İçerisinde bulunduğumuz dijital çağ, birçok sektörün yenilikçi bir şekilde modernleşmesine öncülük etti. Videografi sanatı, dijital çağa etki eden önemli faktörlerden biridir, diyebiliriz. Çünkü insanlar artık bilgiyi, belgeyi veya bir hikâyeyi videografi sanatından oluşan eserler ile edinebiliyor.
Hikâyeler, tüketicinin anlatılan konuyla bağ kurup, bütünleşmesine yardımcı olur. Videografi sayesinde bir hikâyeyi anlatmak, artık kelimeler kadar güçlü ve önemli olabiliyor.
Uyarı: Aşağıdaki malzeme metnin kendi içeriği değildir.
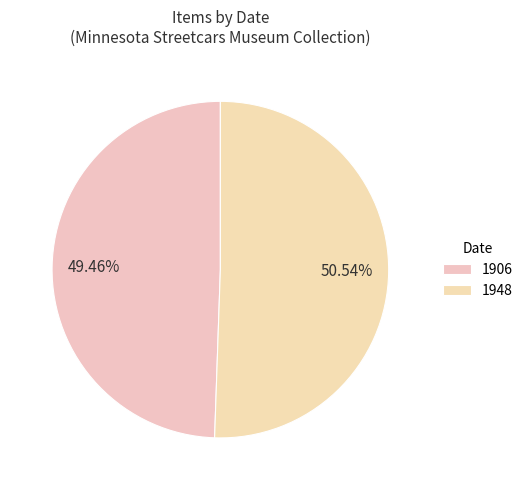

How many slices are in this pie chart?

2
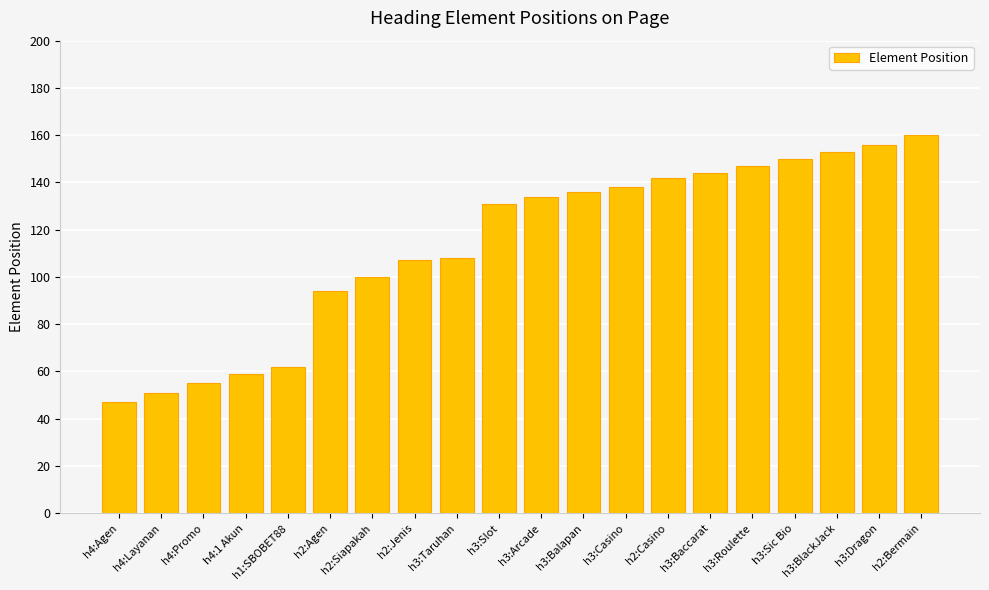

The chart shows a value of 136 at h3:Balapan. True or false?

True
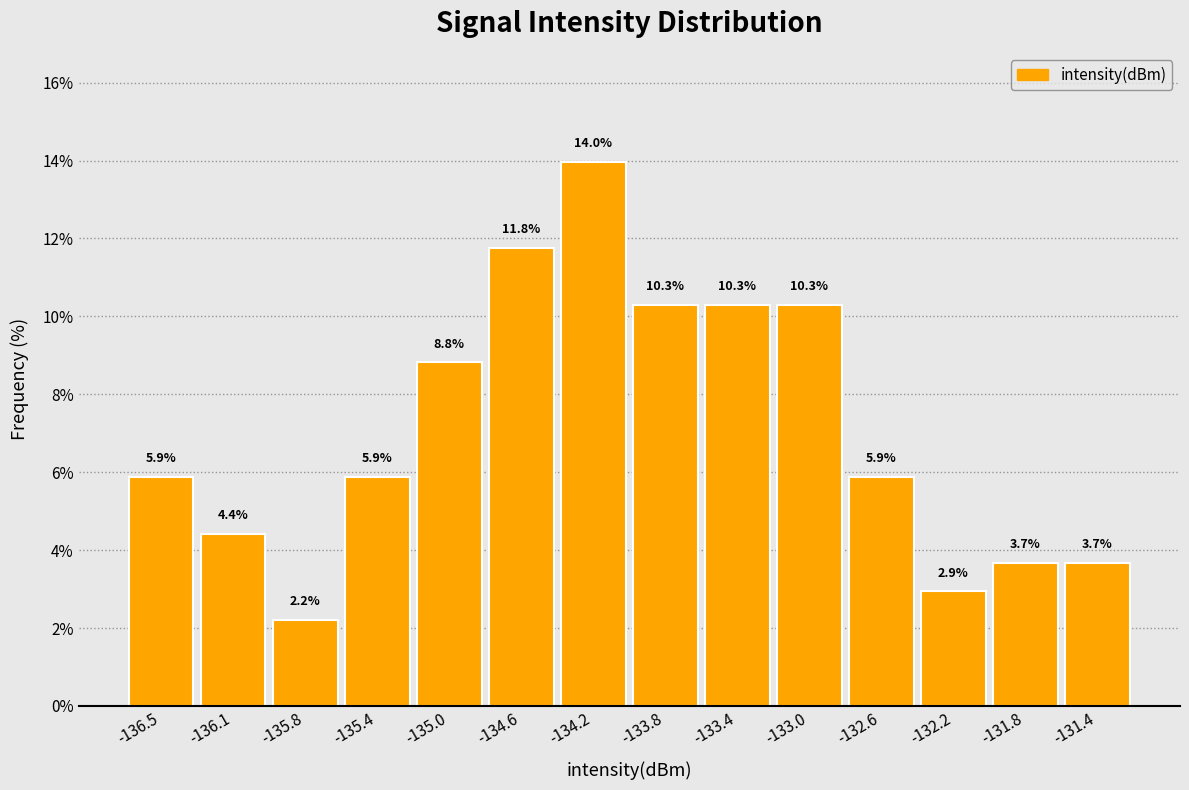

Reading left to right, transcribe this chart: for each bar, give the range it covers on the x-axis and its height. The bar edges are not printed on the chart, so give them approximately, as read against the axis.

-136.75 to -136.35: 5.9
-136.35 to -135.95: 4.4
-135.95 to -135.55: 2.2
-135.55 to -135.15: 5.9
-135.15 to -134.75: 8.8
-134.75 to -134.35: 11.8
-134.35 to -133.95: 14.0
-133.95 to -133.55: 10.3
-133.55 to -133.20: 10.3
-133.20 to -132.80: 10.3
-132.80 to -132.40: 5.9
-132.40 to -132.00: 2.9
-132.00 to -131.60: 3.7
-131.60 to -131.20: 3.7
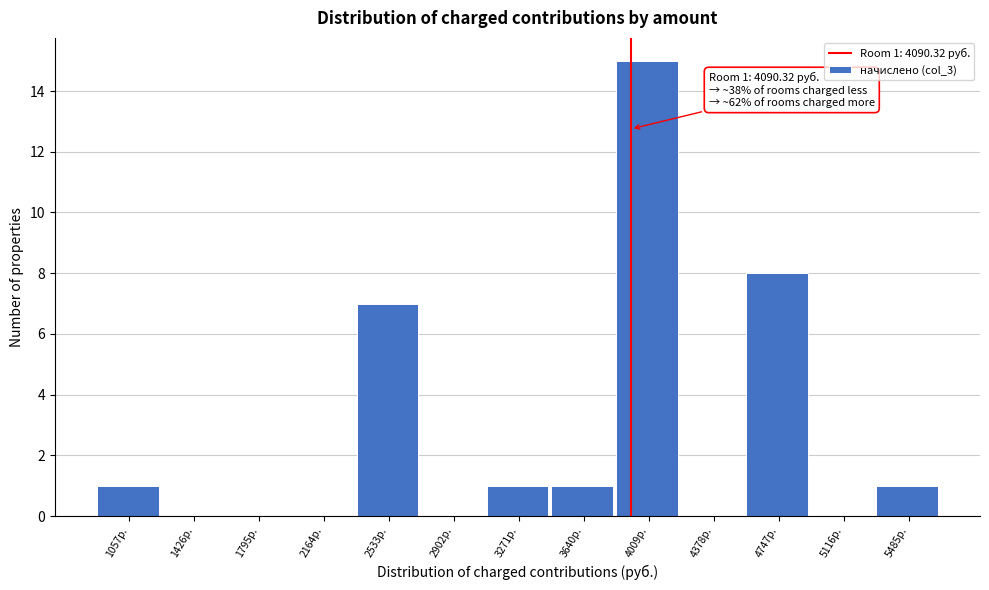

Reading left to right, what are all the values shown in this chart?

1057р.=1	1426р.=0	1795р.=0	2164р.=0	2533р.=7	2902р.=0	3271р.=1	3640р.=1	4009р.=15	4378р.=0	4747р.=8	5116р.=0	5485р.=1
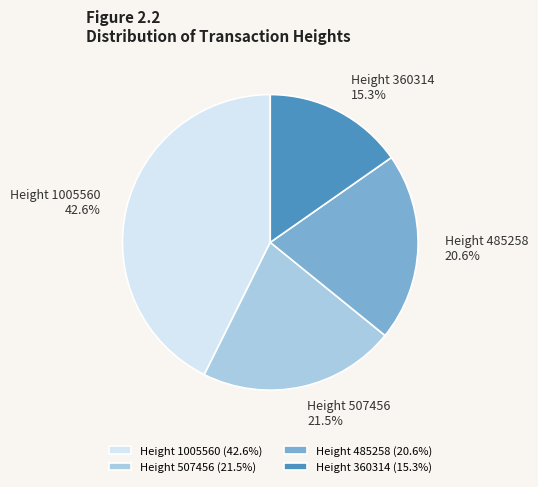

To the nearest percent, what portion does Height 1005560 represent?

43%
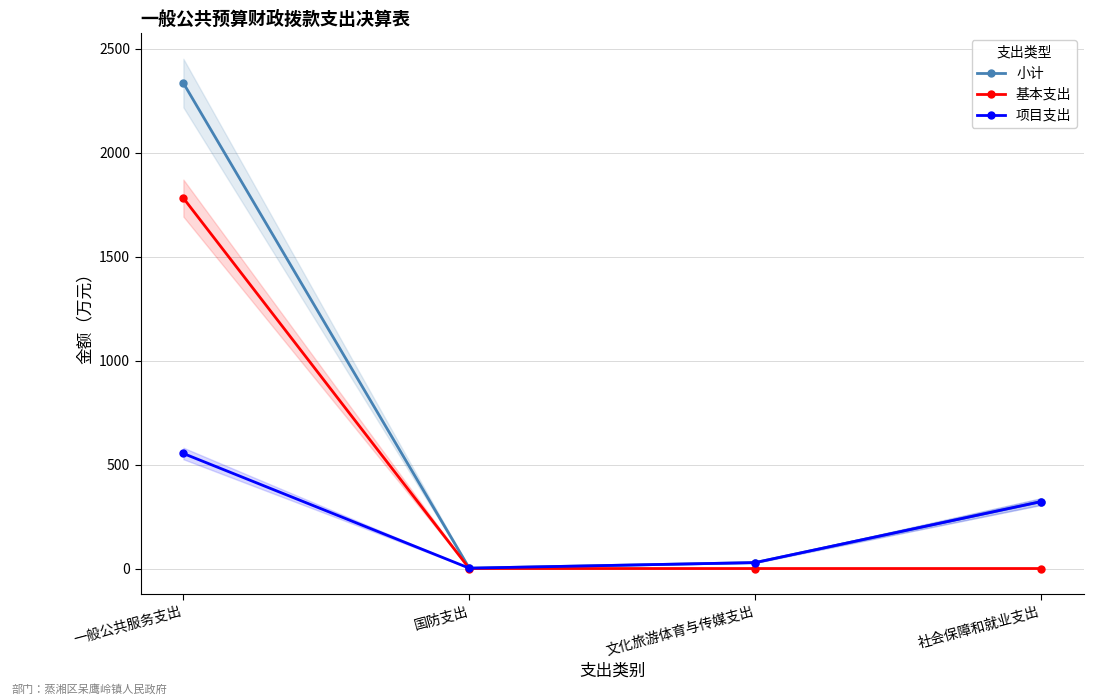

Which has a higher value, 社会保障和就业支出 or 一般公共服务支出?

一般公共服务支出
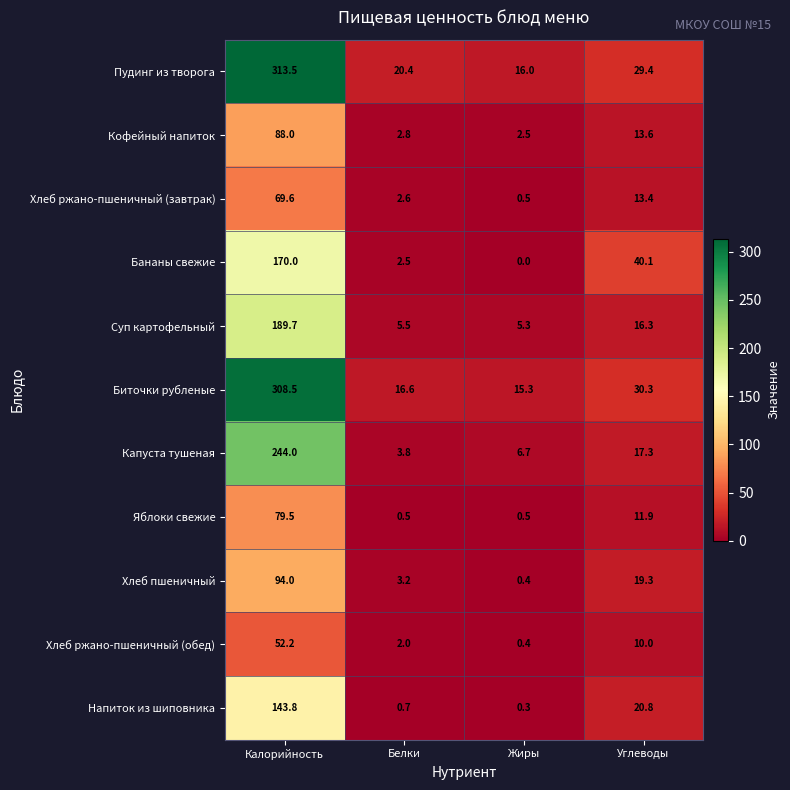

What is the average value of the Капуста тушеная series?

68.0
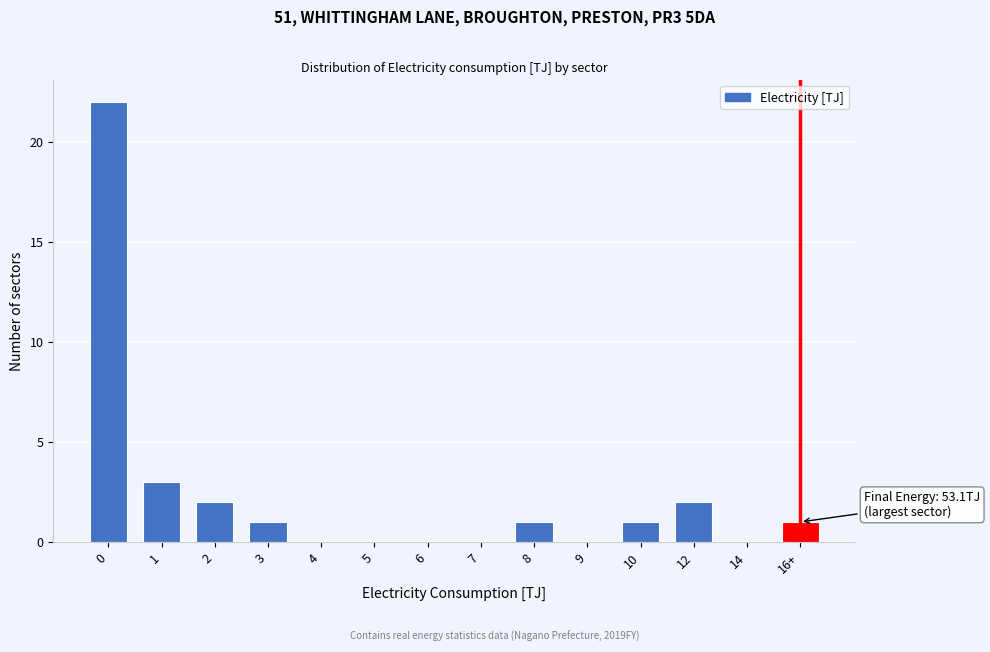

Reading left to right, transcribe all the data shown in this chart.

0=22	1=3	2=2	3=1	4=0	5=0	6=0	7=0	8=1	9=0	10=1	12=2	14=0	16+=1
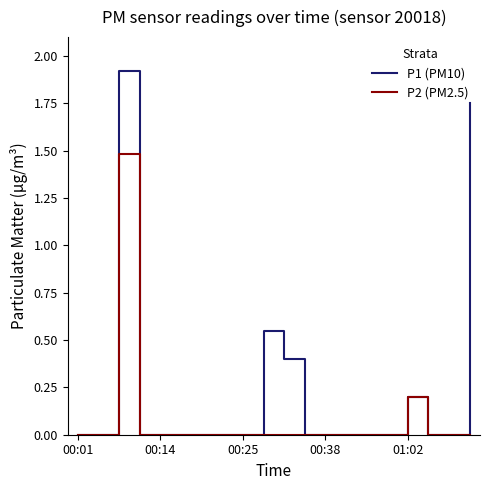

What is the difference between the second highest and second lowest values in the P2 (PM2.5) series?

0.2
Görseller, renkler, kadrajlar, kamera hareketleri vb. kavramlar ile videografi sanatında bir hikâyede izleyiciye duygu durumunu çok daha kolay aktarmak mümkün. Örneğin siyah, beyaz ya da sepya renk tonlarını kullandığınızda hikayedeki yalnızlığı, umutsuzluğu izleyici kitleye çok daha keskin bir şekilde işleyebilirsiniz.
Videografide izleyiciye zamanı kullanarak da bir hikâyeyi aktarmak mümkündür. Zaman, her hikâye biçiminde teknik bir anlatımla kontrol edilebilir bir durumdur. Yazılı hikayelerde “evvel zaman içinde” deyimiyle ya da “yıllar yıllar” önce deyimiyle hikayedeki zamanın betimlemesini yapabilir, ya da kontrol edebilirsiniz. Videografi de ise time-lapse, slow motion ya da hikâyenin zaman betimlemesine uygun görsel araçlar kullanarak bunu yapabilirsiniz.
Bir videografi hikayesinde müzik ve ses tasarımı, hikâye anlatımının ruhunu şekillendiren en güçlü unsurlardan biridir. İyi seçilmiş bir müzik, izleyiciyi doğru duygulara yönlendirebilir. Çoşku, hüzün, gerilim gibi hisleri görsel içerikle uyum içinde güçlendirebilir. Ses efektleri ve tasarımı ise sahnelerin gerçekçiliğini artırarak izleyiciyi hikâyenin içine çeker. İzleyici her zaman gördüğünü duyduklarıyla pekiştirmeyi hedefler ve bundan olumlu sonuçlar alır.
Görsellik, videografi sanatının en önemli unsurlarından biri gibi gözükse de zamanı kontrol etmek, müzik ve ses efektleri ile görsel kaliteyi güçlendirmek, bir hikâyeyi en kusursuz ve bütün haline getiren şeydir.
Hayatın benzetmesiyle, videografi sanatıyla hikâye oluşturmak ve izleyici ile bağ kurmak; sanatçının kendini en iyi açıkladığı anlardır, diyebiliriz. Duygusal durumlarımızı, hayattan zevk aldığımız ve anlatmak istediğimiz hikâyenin renkleri, zamanın neresinde nasıl bulunmak istediğimizi, duyduklarımız ile gördüklerimizi nasıl bir bütün haline getirerek hikayemizi kusursuza dönüştürdüğümüzdür.